DIE AUFGABE ▸ Gib die Zeilen von der Zeile mit "phylum: Tracheophyta" bis zum Ende der Datensätze unverändert wieder, beide Enden eingeschlossen.

DIE DATENSÄTZE ▸
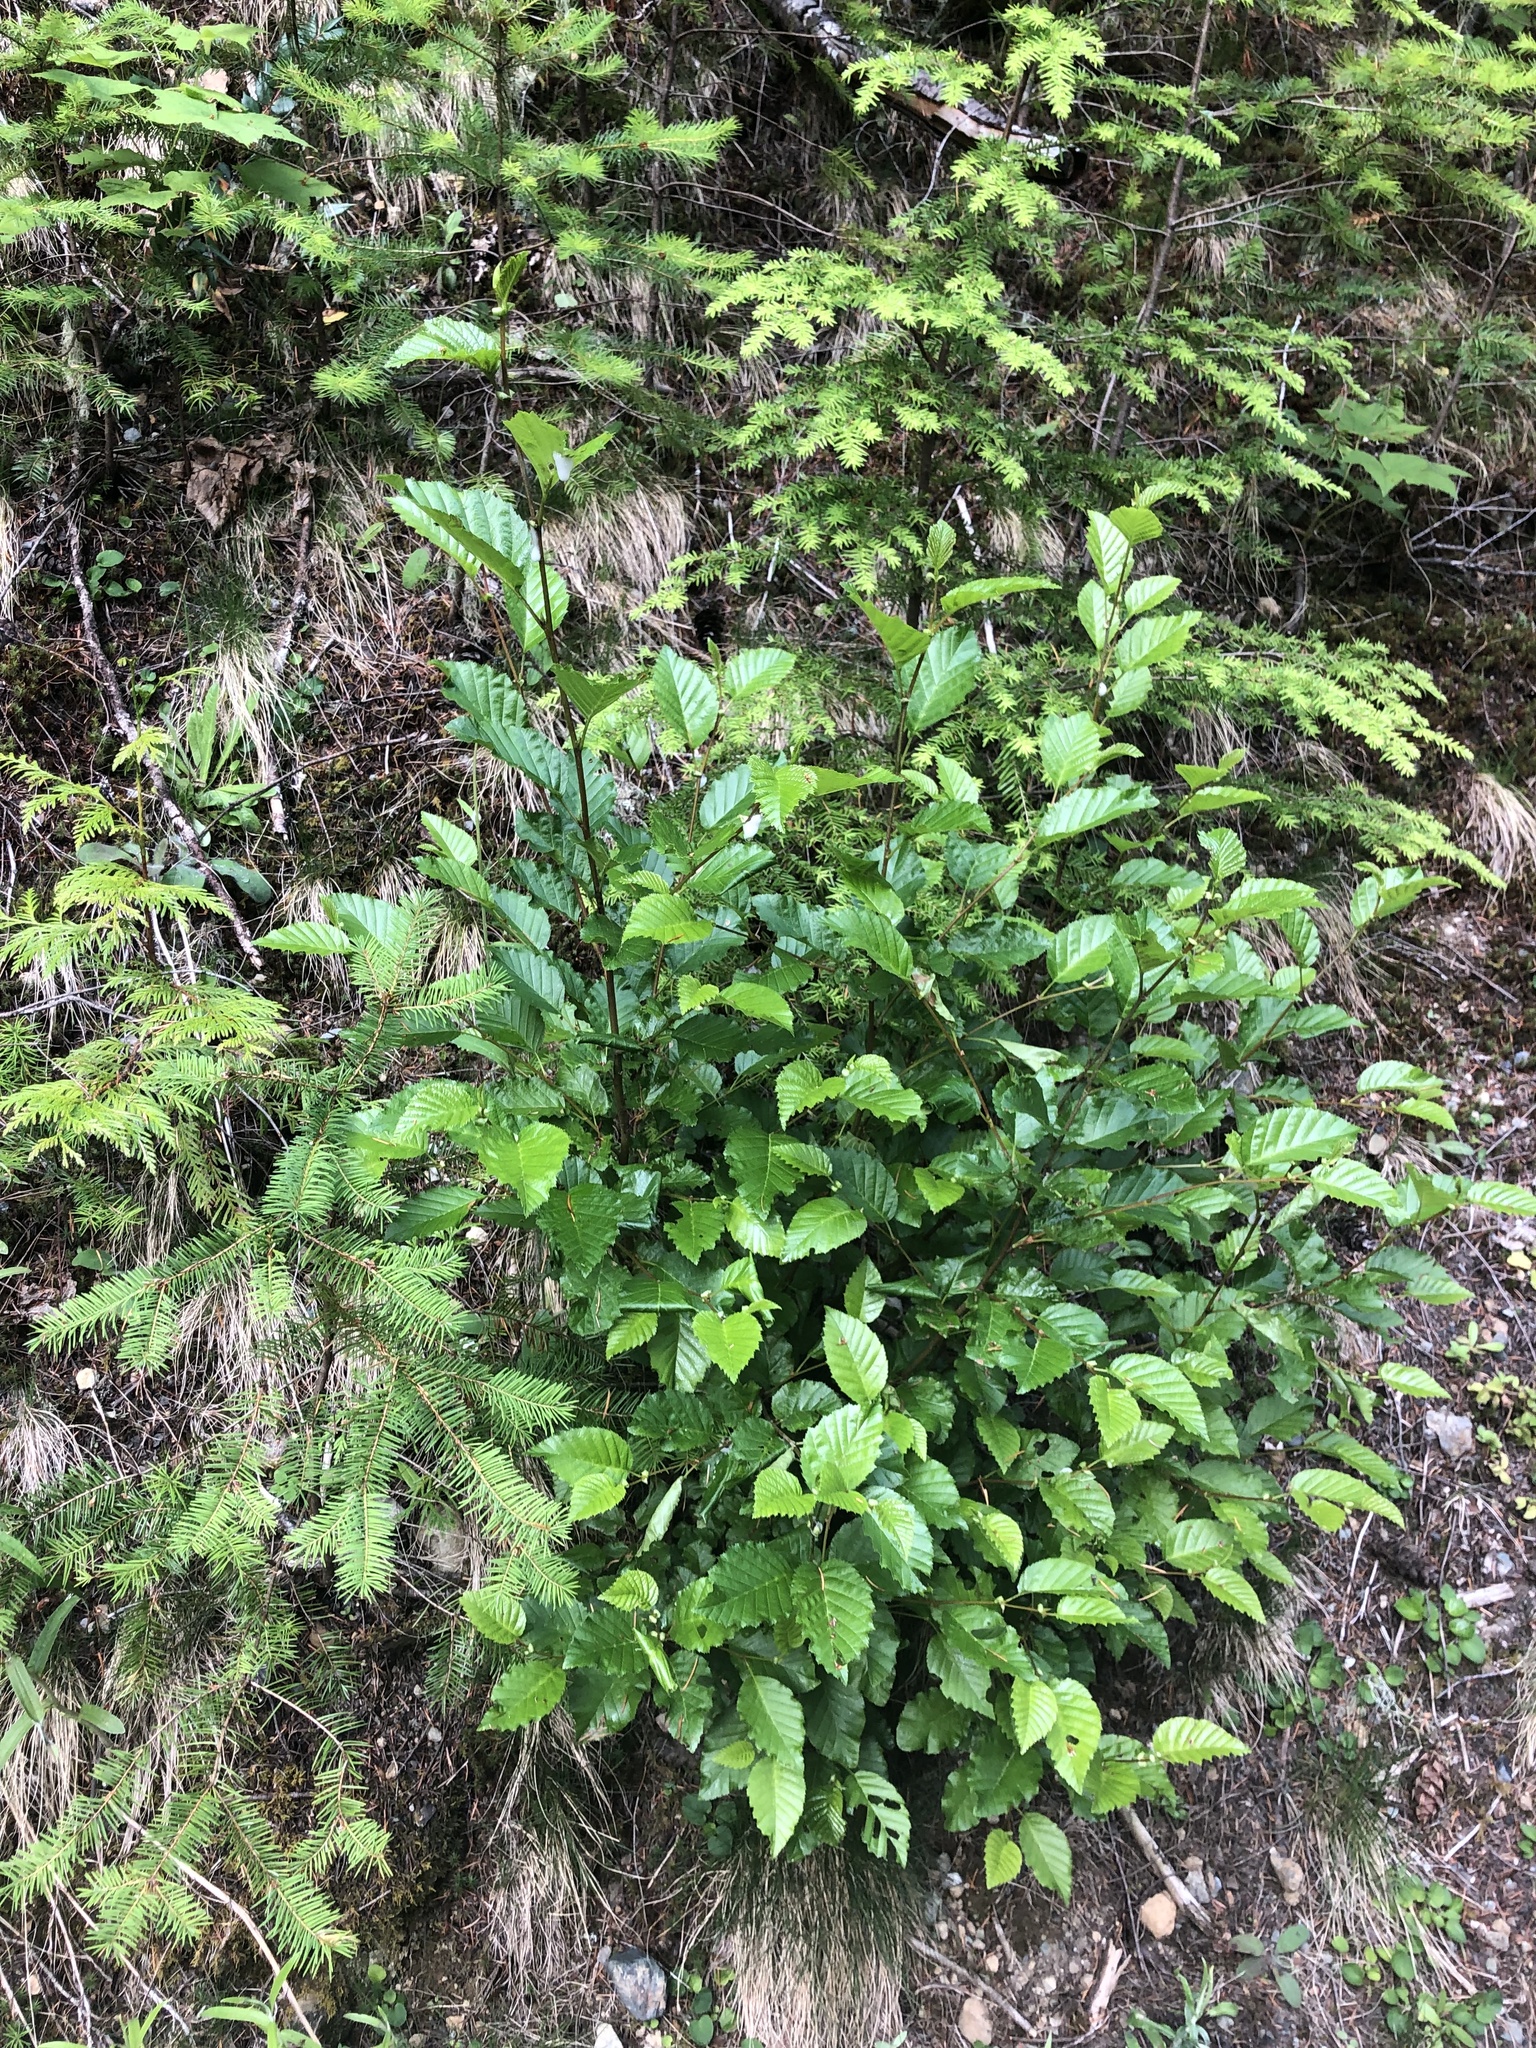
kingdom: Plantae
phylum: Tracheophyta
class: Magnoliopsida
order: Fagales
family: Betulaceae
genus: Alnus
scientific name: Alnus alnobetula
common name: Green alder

LÖSUNG FOLGT ▸
phylum: Tracheophyta
class: Magnoliopsida
order: Fagales
family: Betulaceae
genus: Alnus
scientific name: Alnus alnobetula
common name: Green alder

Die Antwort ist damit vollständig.